1. Pengembangan Energi Baru dan Terbarukan
Selain migas, pengembangan energi baru dan terbarukan seperti panas bumi, surya, dan angin juga terus digenjot. Ini untuk mengurangi ketergantungan pada energi fosil impor.
2. Peningkatan Infrastruktur Penyimpanan
Pemerintah tengah membangun fasilitas penyimpanan energi dengan kapasitas hingga tiga bulan. Ini akan memberikan buffer yang lebih besar saat terjadi gangguan global.
3. Kebijakan Regulasi yang Fleksibel
Kebijakan energi harus fleksibel untuk menyesuaikan diri dengan dinamika global.
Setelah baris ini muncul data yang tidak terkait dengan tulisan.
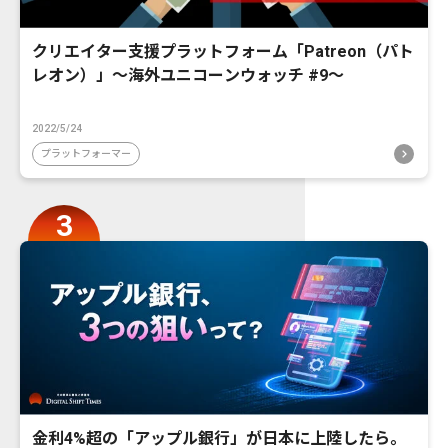
クリエイター支援プラットフォーム「Patreon（パト
レオン）」〜海外ユニコーンウォッチ #9〜
2022/5/24
プラットフォーマー
金利4%超の「アップル銀行」が日本に上陸したら。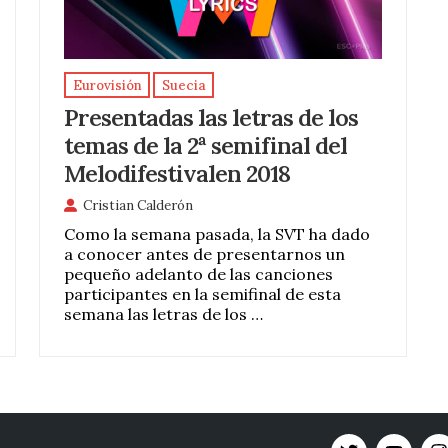
Eurovisión
Suecia
Presentadas las letras de los
temas de la 2ª semifinal del
Melodifestivalen 2018
Cristian Calderón
Como la semana pasada, la SVT ha dado
a conocer antes de presentarnos un
pequeño adelanto de las canciones
participantes en la semifinal de esta
semana las letras de los …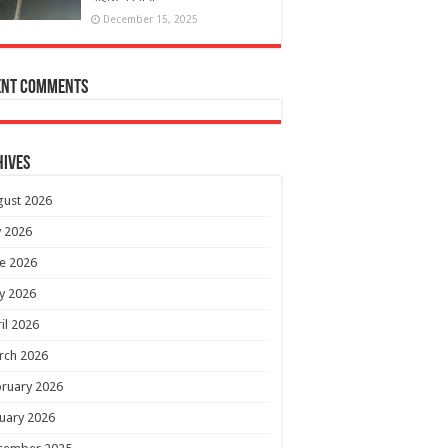
December 15, 2025
ent Comments
hives
gust 2026
y 2026
e 2026
y 2026
il 2026
rch 2026
ruary 2026
uary 2026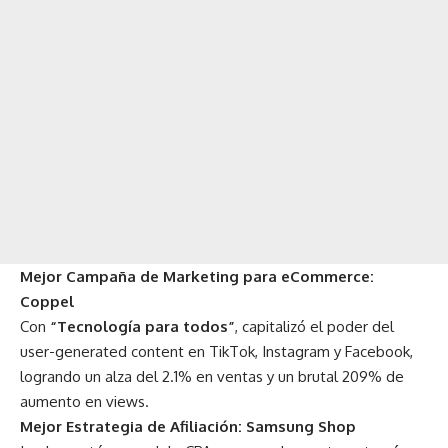
Mejor Campaña de Marketing para eCommerce:
Coppel
Con
“Tecnología para todos”
, capitalizó el poder del
user-generated content en TikTok, Instagram y Facebook,
logrando un alza del 2.1% en ventas y un brutal 209% de
aumento en views.
Mejor Estrategia de Afiliación: Samsung Shop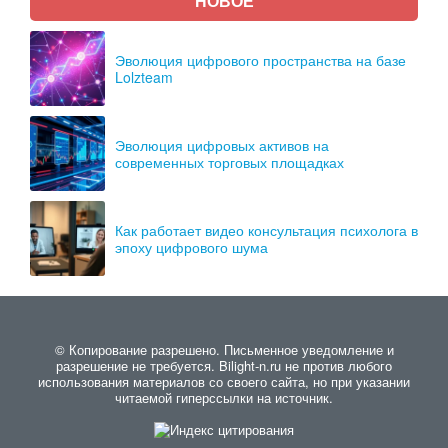
НОВОЕ
Эволюция цифрового пространства на базе
Lolzteam
Эволюция цифровых активов на
современных торговых площадках
Как работает видео консультация психолога в
эпоху цифрового шума
© Копирование разрешено. Письменное уведомление и
разрешение не требуется. Bilight-n.ru не против любого
использования материалов со своего сайта, но при указании
читаемой гиперссылки на источник.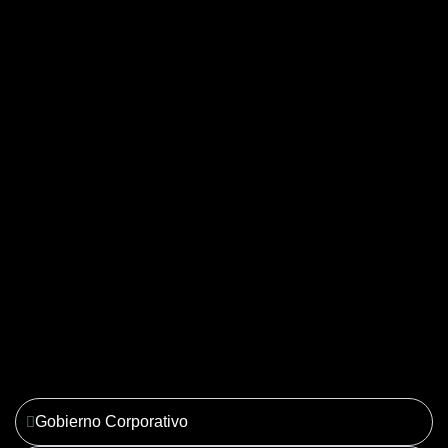
04. Derecho Corporativo y
Tributario
Ver más
Gobierno Corporativo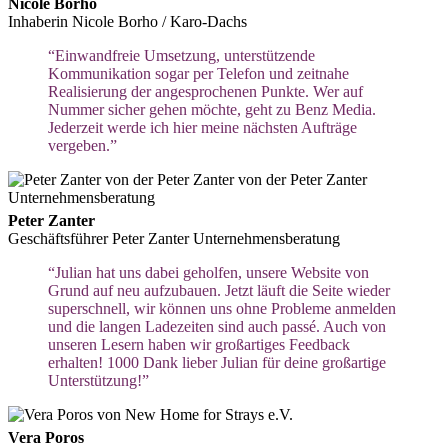
Nicole Borho
Inhaberin Nicole Borho / Karo-Dachs
“Einwandfreie Umsetzung, unterstützende
Kommunikation sogar per Telefon und zeitnahe
Realisierung der angesprochenen Punkte. Wer auf
Nummer sicher gehen möchte, geht zu Benz Media.
Jederzeit werde ich hier meine nächsten Aufträge
vergeben.”
Peter Zanter
Geschäftsführer Peter Zanter Unternehmensberatung
“Julian hat uns dabei geholfen, unsere Website von
Grund auf neu aufzubauen. Jetzt läuft die Seite wieder
superschnell, wir können uns ohne Probleme anmelden
und die langen Ladezeiten sind auch passé. Auch von
unseren Lesern haben wir großartiges Feedback
erhalten! 1000 Dank lieber Julian für deine großartige
Unterstützung!”
Vera Poros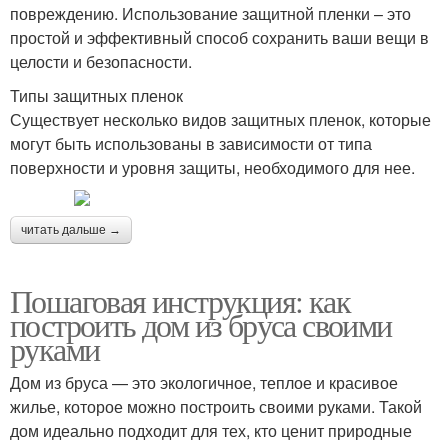
повреждению. Использование защитной пленки – это
простой и эффективный способ сохранить ваши вещи в
целости и безопасности.
Типы защитных пленок
Существует несколько видов защитных пленок, которые
могут быть использованы в зависимости от типа
поверхности и уровня защиты, необходимого для нее.
читать дальше →
Пошаговая инструкция: как
построить дом из бруса своими
руками
Дом из бруса — это экологичное, теплое и красивое
жилье, которое можно построить своими руками. Такой
дом идеально подходит для тех, кто ценит природные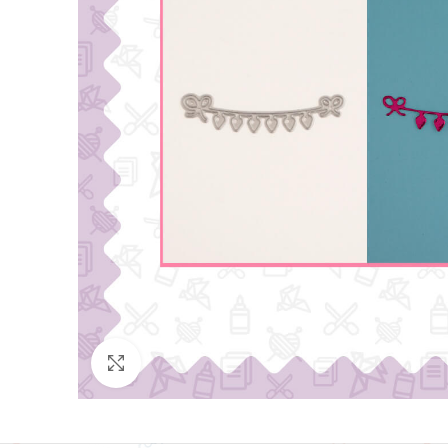
Click para agrandar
Regulasi yang adaptif akan membantu menjaga kestabilan pasokan energi nasional.
Kesimpulan
Penutupan Selat Hormuz oleh Iran memang memberi dampak langsung pada impor minyak mentah Indonesia. Namun, dengan strategi diversifikasi, peningkatan stok, dan pengembangan energi dalam negeri, pemerintah mampu menjaga ketersediaan energi tetap stabil. Kondisi ini menunjukkan pentingnya ketahanan energi yang mandiri dan beragam agar tidak mudah terguncang oleh situasi geopolitik global.
Disclaimer: Data dan angka dalam artikel ini bersifat estimasi berdasarkan informasi terkini dan dapat berubah sewaktu-waktu tergantung perkembangan situasi di kawasan Timur Tengah serta kebijakan pemerintah terkait energi nasional.
Herdi Susianto adalah Reporter USAID IUWASH Tangguh. Jurnalis ekonomi berpengalaman dengan keahlian di bidang bisnis, infrastruktur, dan transportasi.